Lens distortion parameter data
■ ■ ■ ■

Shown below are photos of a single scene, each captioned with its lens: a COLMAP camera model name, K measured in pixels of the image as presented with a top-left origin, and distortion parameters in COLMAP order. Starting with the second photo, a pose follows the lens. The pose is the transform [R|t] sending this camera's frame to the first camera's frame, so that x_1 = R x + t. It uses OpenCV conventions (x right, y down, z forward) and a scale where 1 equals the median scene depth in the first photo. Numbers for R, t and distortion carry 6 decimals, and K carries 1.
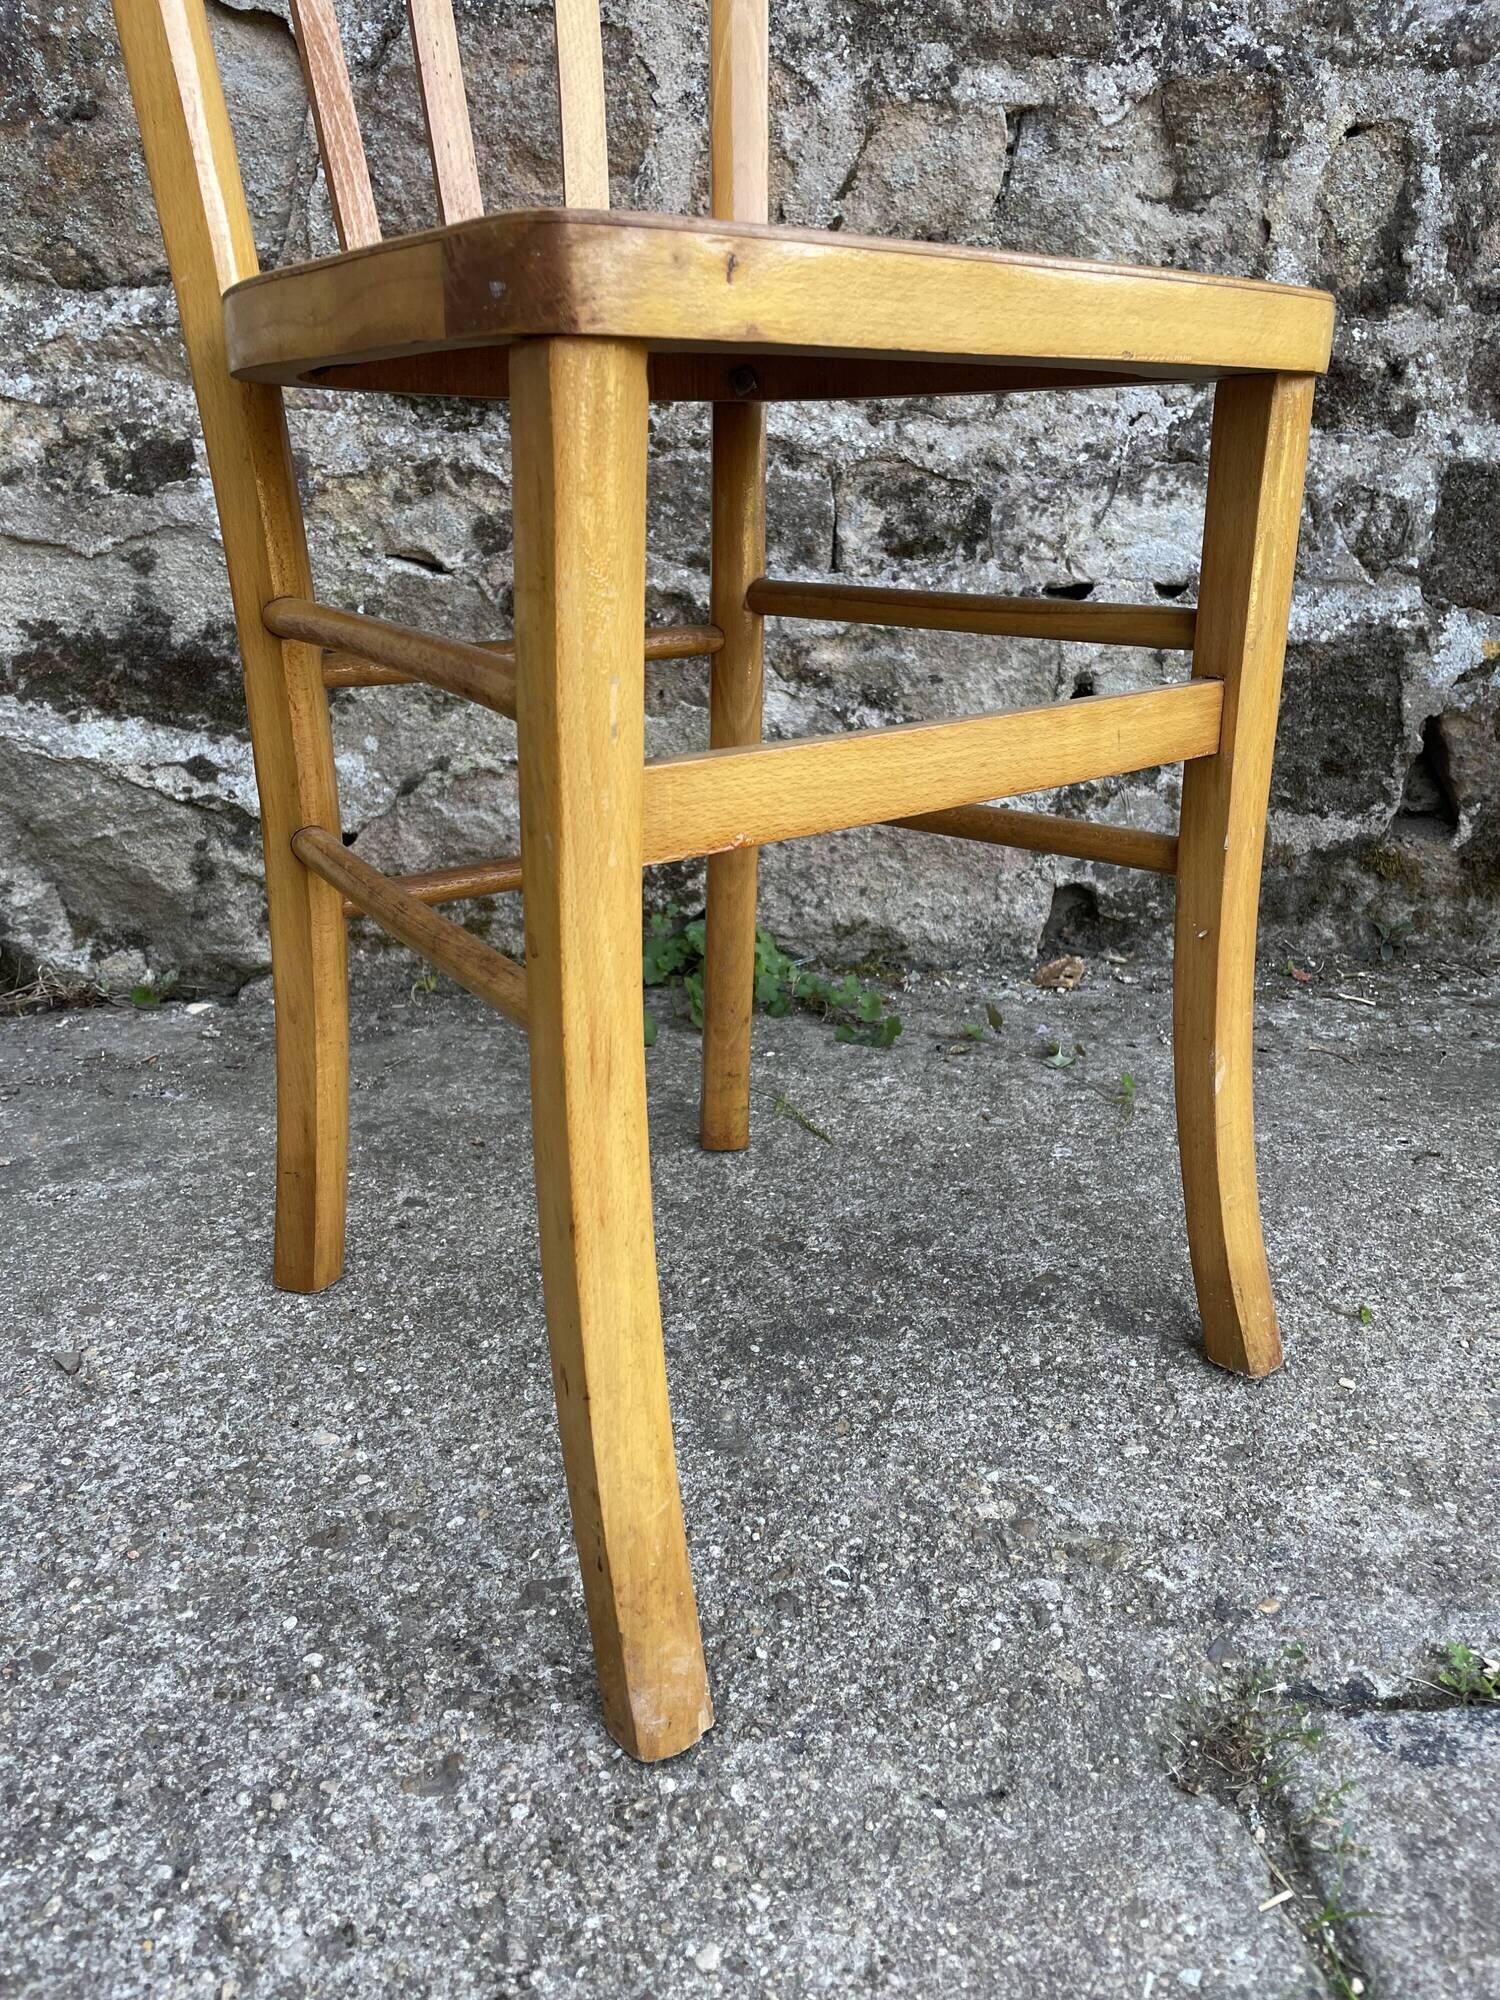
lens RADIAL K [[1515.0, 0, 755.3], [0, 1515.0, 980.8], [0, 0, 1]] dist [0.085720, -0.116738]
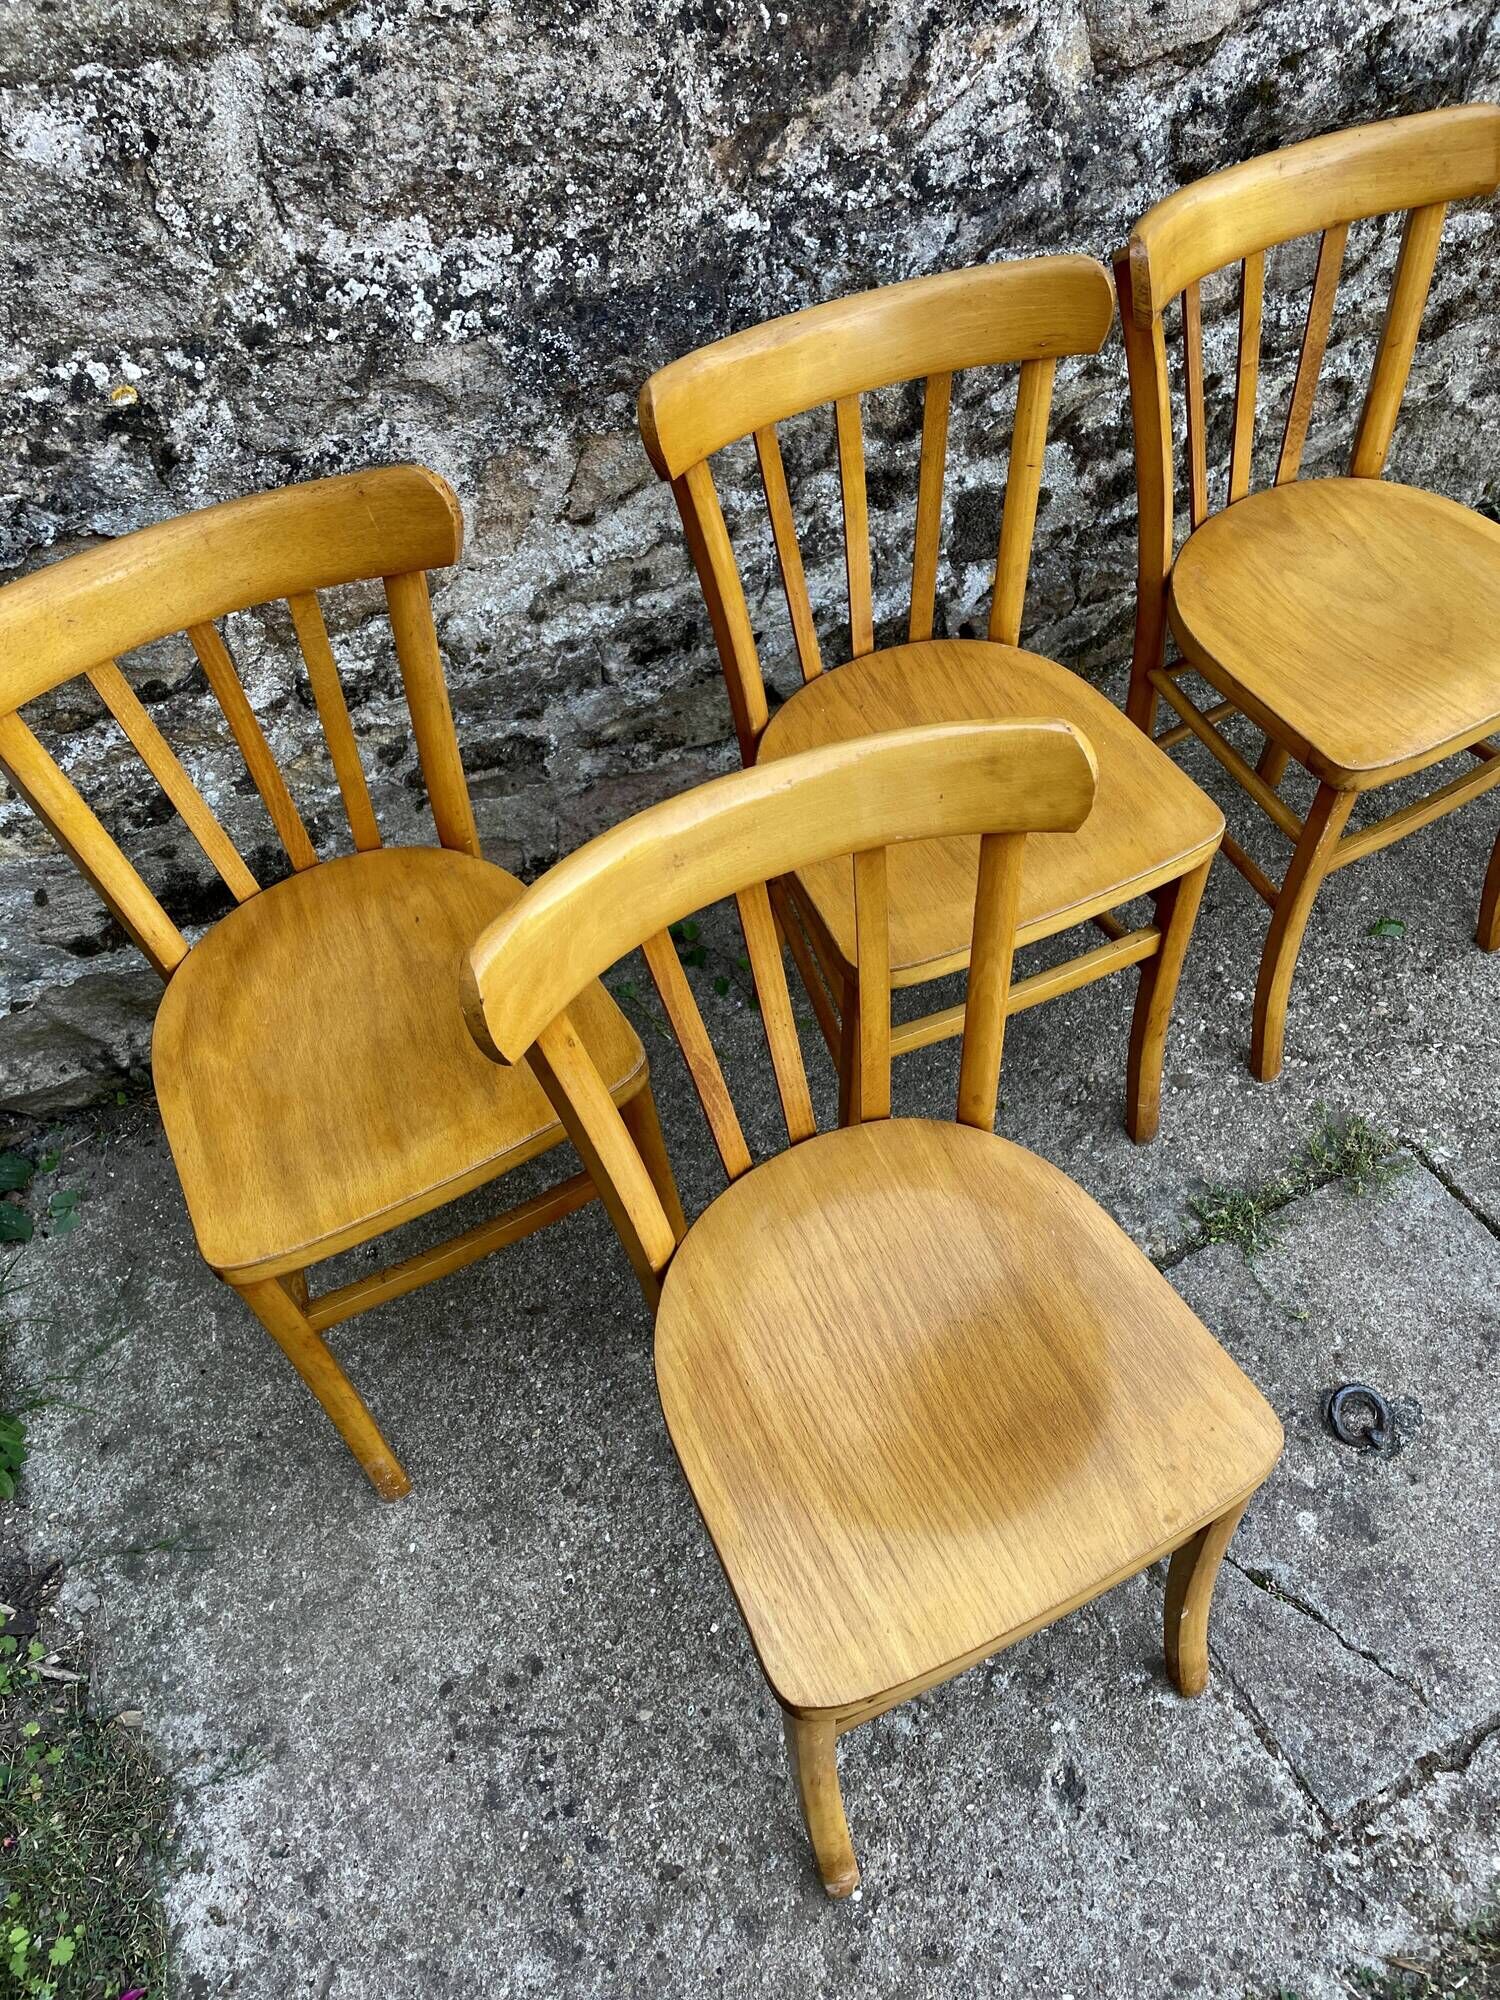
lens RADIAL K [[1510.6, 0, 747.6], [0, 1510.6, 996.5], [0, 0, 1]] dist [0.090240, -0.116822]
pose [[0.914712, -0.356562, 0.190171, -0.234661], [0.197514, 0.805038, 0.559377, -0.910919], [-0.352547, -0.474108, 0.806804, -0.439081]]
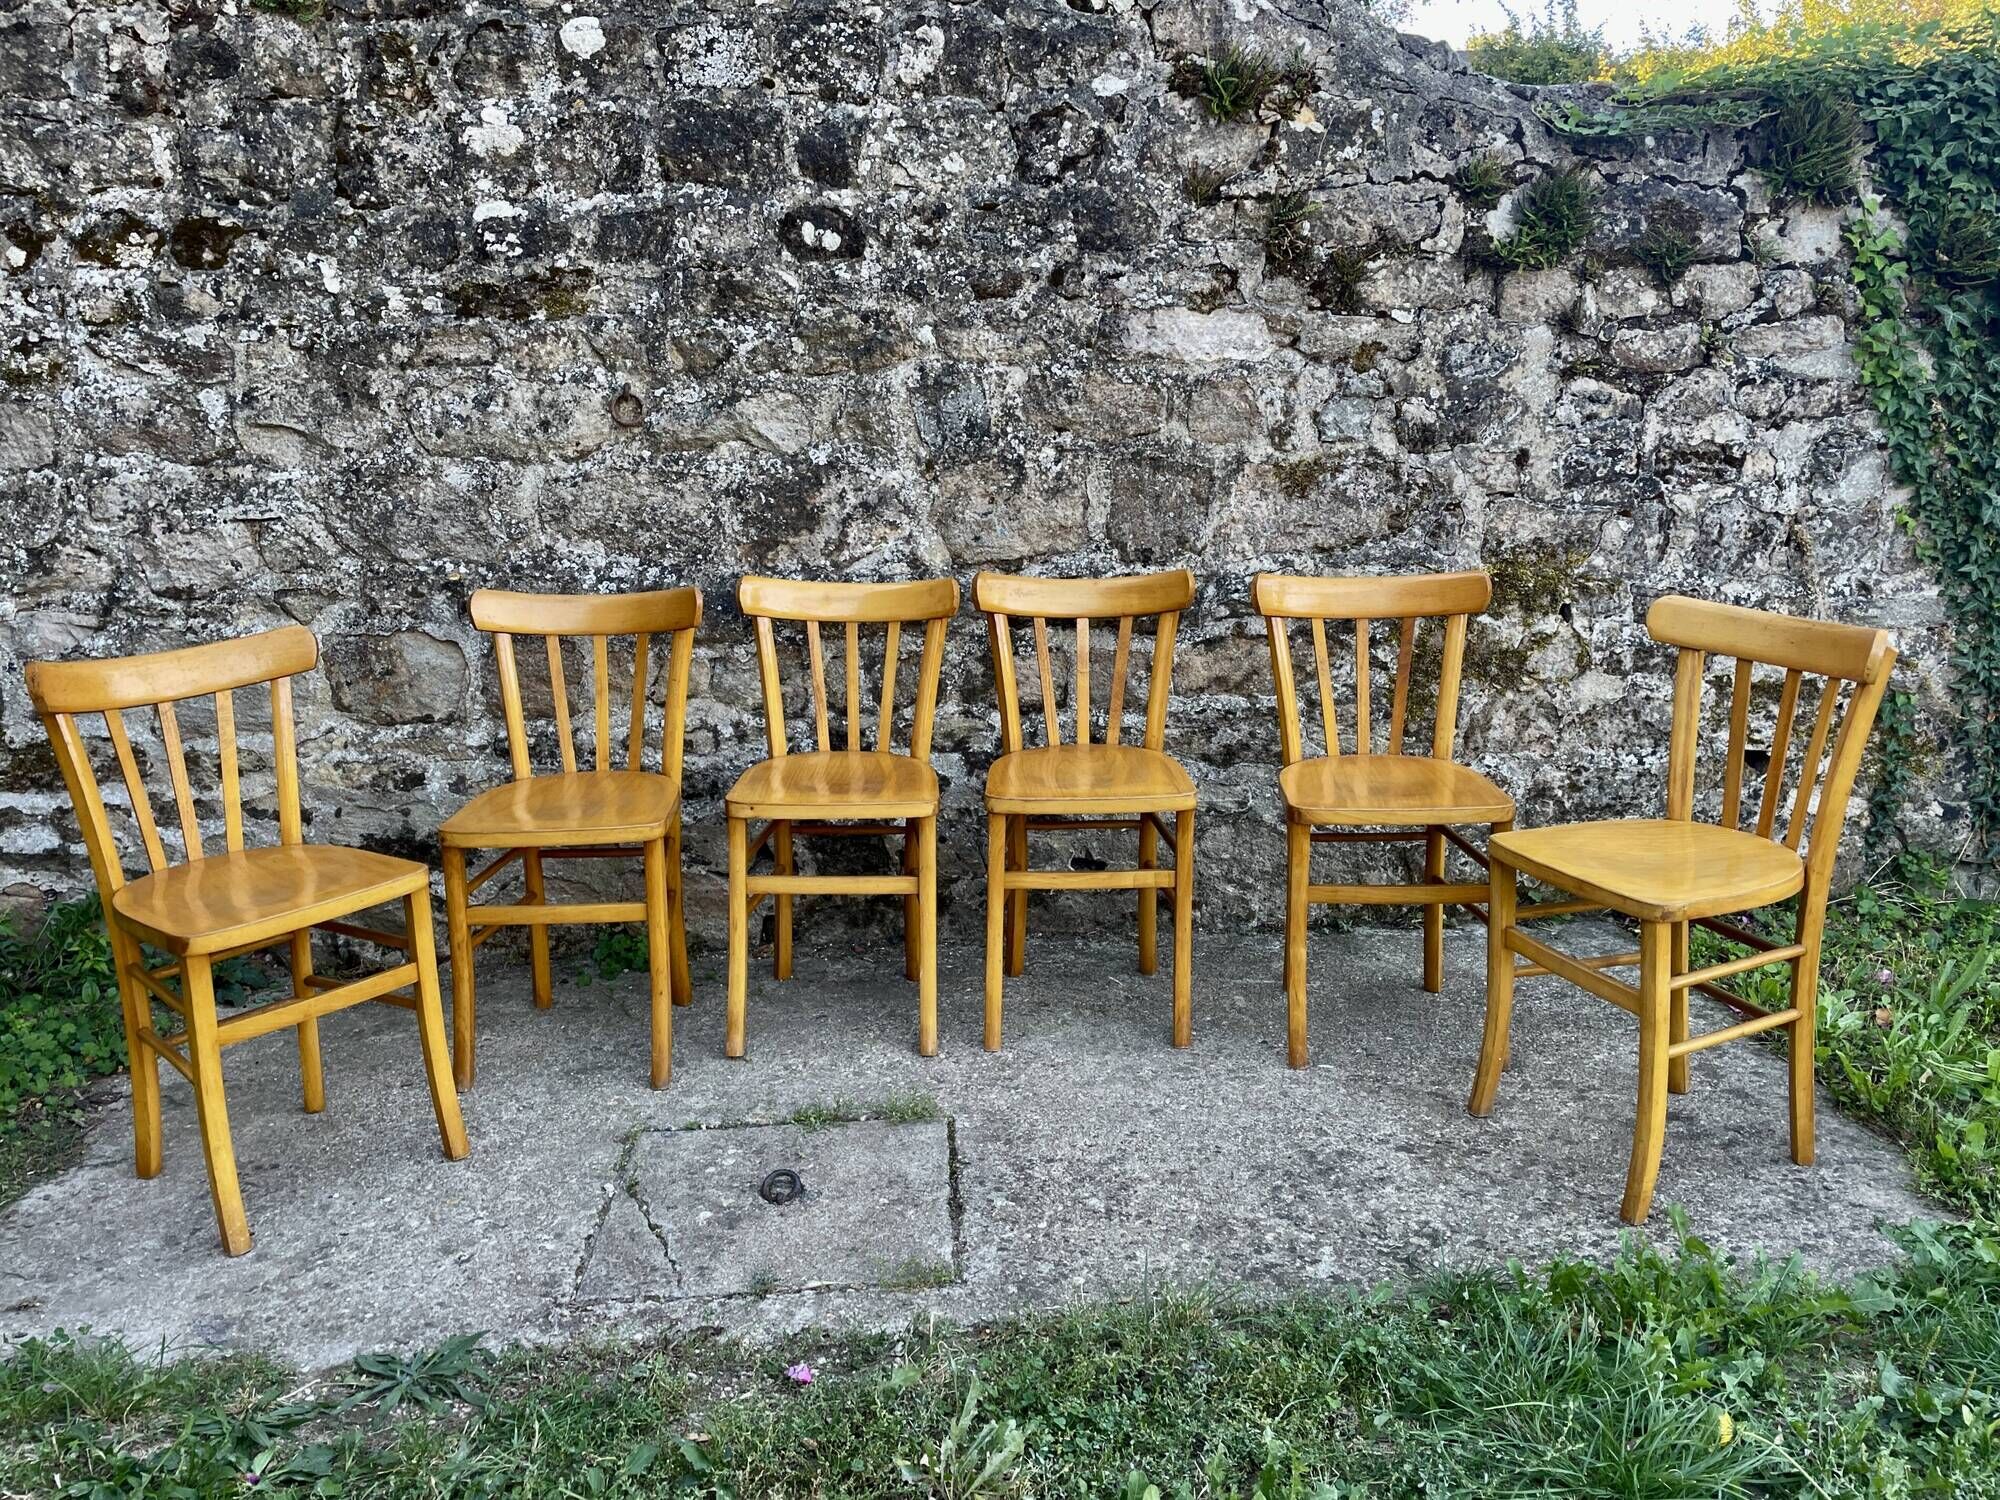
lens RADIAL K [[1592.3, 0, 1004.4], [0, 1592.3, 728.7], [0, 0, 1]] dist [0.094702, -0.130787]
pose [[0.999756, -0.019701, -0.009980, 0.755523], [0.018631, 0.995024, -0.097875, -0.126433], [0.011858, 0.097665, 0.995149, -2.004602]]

■ ■ ■ ■

What the task asks
Copy every record exactly; no pictures.

Answer space
Shown below are photos of a single scene, each captioned with its lens: a COLMAP camera model name, K measured in pixels of the image as presented with a top-left origin, and distortion parameters in COLMAP order. Starting with the second photo, a pose follows the lens. The pose is the transform [R|t] sending this camera's frame to the first camera's frame, so that x_1 = R x + t. It uses OpenCV conventions (x right, y down, z forward) and a scale where 1 equals the median scene depth in the first photo. Numbers for R, t and distortion carry 6 decimals, and K carries 1.
lens RADIAL K [[1515.0, 0, 755.3], [0, 1515.0, 980.8], [0, 0, 1]] dist [0.085720, -0.116738]
lens RADIAL K [[1510.6, 0, 747.6], [0, 1510.6, 996.5], [0, 0, 1]] dist [0.090240, -0.116822]
pose [[0.914712, -0.356562, 0.190171, -0.234661], [0.197514, 0.805038, 0.559377, -0.910919], [-0.352547, -0.474108, 0.806804, -0.439081]]
lens RADIAL K [[1592.3, 0, 1004.4], [0, 1592.3, 728.7], [0, 0, 1]] dist [0.094702, -0.130787]
pose [[0.999756, -0.019701, -0.009980, 0.755523], [0.018631, 0.995024, -0.097875, -0.126433], [0.011858, 0.097665, 0.995149, -2.004602]]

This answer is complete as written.